**DATASET ENTRIES:**
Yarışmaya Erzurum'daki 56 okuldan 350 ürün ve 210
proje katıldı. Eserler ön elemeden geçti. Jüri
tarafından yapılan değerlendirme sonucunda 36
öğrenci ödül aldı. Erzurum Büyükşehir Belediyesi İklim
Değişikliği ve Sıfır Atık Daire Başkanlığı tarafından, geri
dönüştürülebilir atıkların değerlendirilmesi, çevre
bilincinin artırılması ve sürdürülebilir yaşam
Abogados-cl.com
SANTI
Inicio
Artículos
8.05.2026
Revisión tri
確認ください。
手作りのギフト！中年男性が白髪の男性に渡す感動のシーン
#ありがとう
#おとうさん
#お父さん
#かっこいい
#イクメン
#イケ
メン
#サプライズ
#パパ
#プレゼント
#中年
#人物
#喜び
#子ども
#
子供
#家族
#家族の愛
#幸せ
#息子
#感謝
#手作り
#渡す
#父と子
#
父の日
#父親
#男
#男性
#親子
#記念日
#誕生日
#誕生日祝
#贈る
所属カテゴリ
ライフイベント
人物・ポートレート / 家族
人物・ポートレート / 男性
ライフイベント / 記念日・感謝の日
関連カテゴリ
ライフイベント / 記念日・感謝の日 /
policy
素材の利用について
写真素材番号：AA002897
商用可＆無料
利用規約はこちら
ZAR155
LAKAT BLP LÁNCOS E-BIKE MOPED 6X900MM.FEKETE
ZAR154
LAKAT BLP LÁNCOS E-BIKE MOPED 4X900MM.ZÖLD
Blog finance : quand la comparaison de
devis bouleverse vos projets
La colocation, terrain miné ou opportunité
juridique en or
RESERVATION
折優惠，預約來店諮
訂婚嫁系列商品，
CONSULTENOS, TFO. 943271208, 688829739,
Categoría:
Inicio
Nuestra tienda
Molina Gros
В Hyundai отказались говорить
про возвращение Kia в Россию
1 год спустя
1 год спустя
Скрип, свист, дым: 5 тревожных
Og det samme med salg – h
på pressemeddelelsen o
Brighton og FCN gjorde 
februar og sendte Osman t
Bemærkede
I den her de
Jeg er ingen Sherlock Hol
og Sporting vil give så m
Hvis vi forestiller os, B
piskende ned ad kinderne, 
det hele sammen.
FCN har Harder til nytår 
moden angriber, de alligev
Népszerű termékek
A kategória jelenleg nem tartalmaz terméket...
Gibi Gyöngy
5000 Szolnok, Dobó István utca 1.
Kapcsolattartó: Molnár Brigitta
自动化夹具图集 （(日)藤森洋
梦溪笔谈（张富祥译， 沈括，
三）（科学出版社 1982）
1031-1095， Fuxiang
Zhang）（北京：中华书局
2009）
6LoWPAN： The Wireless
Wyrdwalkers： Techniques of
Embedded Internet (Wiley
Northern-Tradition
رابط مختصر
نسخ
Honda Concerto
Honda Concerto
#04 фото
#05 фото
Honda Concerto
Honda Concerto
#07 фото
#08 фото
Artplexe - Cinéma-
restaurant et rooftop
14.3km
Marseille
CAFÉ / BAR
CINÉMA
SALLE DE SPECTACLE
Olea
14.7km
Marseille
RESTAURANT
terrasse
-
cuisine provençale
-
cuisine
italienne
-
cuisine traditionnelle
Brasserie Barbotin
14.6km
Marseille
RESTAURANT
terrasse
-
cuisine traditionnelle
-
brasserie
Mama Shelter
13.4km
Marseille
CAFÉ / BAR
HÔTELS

**WHAT TO PRODUCE:**
Set down the data in full, word for word.

**THE ANSWER:**
Yarışmaya Erzurum'daki 56 okuldan 350 ürün ve 210
proje katıldı. Eserler ön elemeden geçti. Jüri
tarafından yapılan değerlendirme sonucunda 36
öğrenci ödül aldı. Erzurum Büyükşehir Belediyesi İklim
Değişikliği ve Sıfır Atık Daire Başkanlığı tarafından, geri
dönüştürülebilir atıkların değerlendirilmesi, çevre
bilincinin artırılması ve sürdürülebilir yaşam
Abogados-cl.com
SANTI
Inicio
Artículos
8.05.2026
Revisión tri
確認ください。
手作りのギフト！中年男性が白髪の男性に渡す感動のシーン
#ありがとう
#おとうさん
#お父さん
#かっこいい
#イクメン
#イケ
メン
#サプライズ
#パパ
#プレゼント
#中年
#人物
#喜び
#子ども
#
子供
#家族
#家族の愛
#幸せ
#息子
#感謝
#手作り
#渡す
#父と子
#
父の日
#父親
#男
#男性
#親子
#記念日
#誕生日
#誕生日祝
#贈る
所属カテゴリ
ライフイベント
人物・ポートレート / 家族
人物・ポートレート / 男性
ライフイベント / 記念日・感謝の日
関連カテゴリ
ライフイベント / 記念日・感謝の日 /
policy
素材の利用について
写真素材番号：AA002897
商用可＆無料
利用規約はこちら
ZAR155
LAKAT BLP LÁNCOS E-BIKE MOPED 6X900MM.FEKETE
ZAR154
LAKAT BLP LÁNCOS E-BIKE MOPED 4X900MM.ZÖLD
Blog finance : quand la comparaison de
devis bouleverse vos projets
La colocation, terrain miné ou opportunité
juridique en or
RESERVATION
折優惠，預約來店諮
訂婚嫁系列商品，
CONSULTENOS, TFO. 943271208, 688829739,
Categoría:
Inicio
Nuestra tienda
Molina Gros
В Hyundai отказались говорить
про возвращение Kia в Россию
1 год спустя
1 год спустя
Скрип, свист, дым: 5 тревожных
Og det samme med salg – h
på pressemeddelelsen o
Brighton og FCN gjorde 
februar og sendte Osman t
Bemærkede
I den her de
Jeg er ingen Sherlock Hol
og Sporting vil give så m
Hvis vi forestiller os, B
piskende ned ad kinderne, 
det hele sammen.
FCN har Harder til nytår 
moden angriber, de alligev
Népszerű termékek
A kategória jelenleg nem tartalmaz terméket...
Gibi Gyöngy
5000 Szolnok, Dobó István utca 1.
Kapcsolattartó: Molnár Brigitta
自动化夹具图集 （(日)藤森洋
梦溪笔谈（张富祥译， 沈括，
三）（科学出版社 1982）
1031-1095， Fuxiang
Zhang）（北京：中华书局
2009）
6LoWPAN： The Wireless
Wyrdwalkers： Techniques of
Embedded Internet (Wiley
Northern-Tradition
رابط مختصر
نسخ
Honda Concerto
Honda Concerto
#04 фото
#05 фото
Honda Concerto
Honda Concerto
#07 фото
#08 фото
Artplexe - Cinéma-
restaurant et rooftop
14.3km
Marseille
CAFÉ / BAR
CINÉMA
SALLE DE SPECTACLE
Olea
14.7km
Marseille
RESTAURANT
terrasse
-
cuisine provençale
-
cuisine
italienne
-
cuisine traditionnelle
Brasserie Barbotin
14.6km
Marseille
RESTAURANT
terrasse
-
cuisine traditionnelle
-
brasserie
Mama Shelter
13.4km
Marseille
CAFÉ / BAR
HÔTELS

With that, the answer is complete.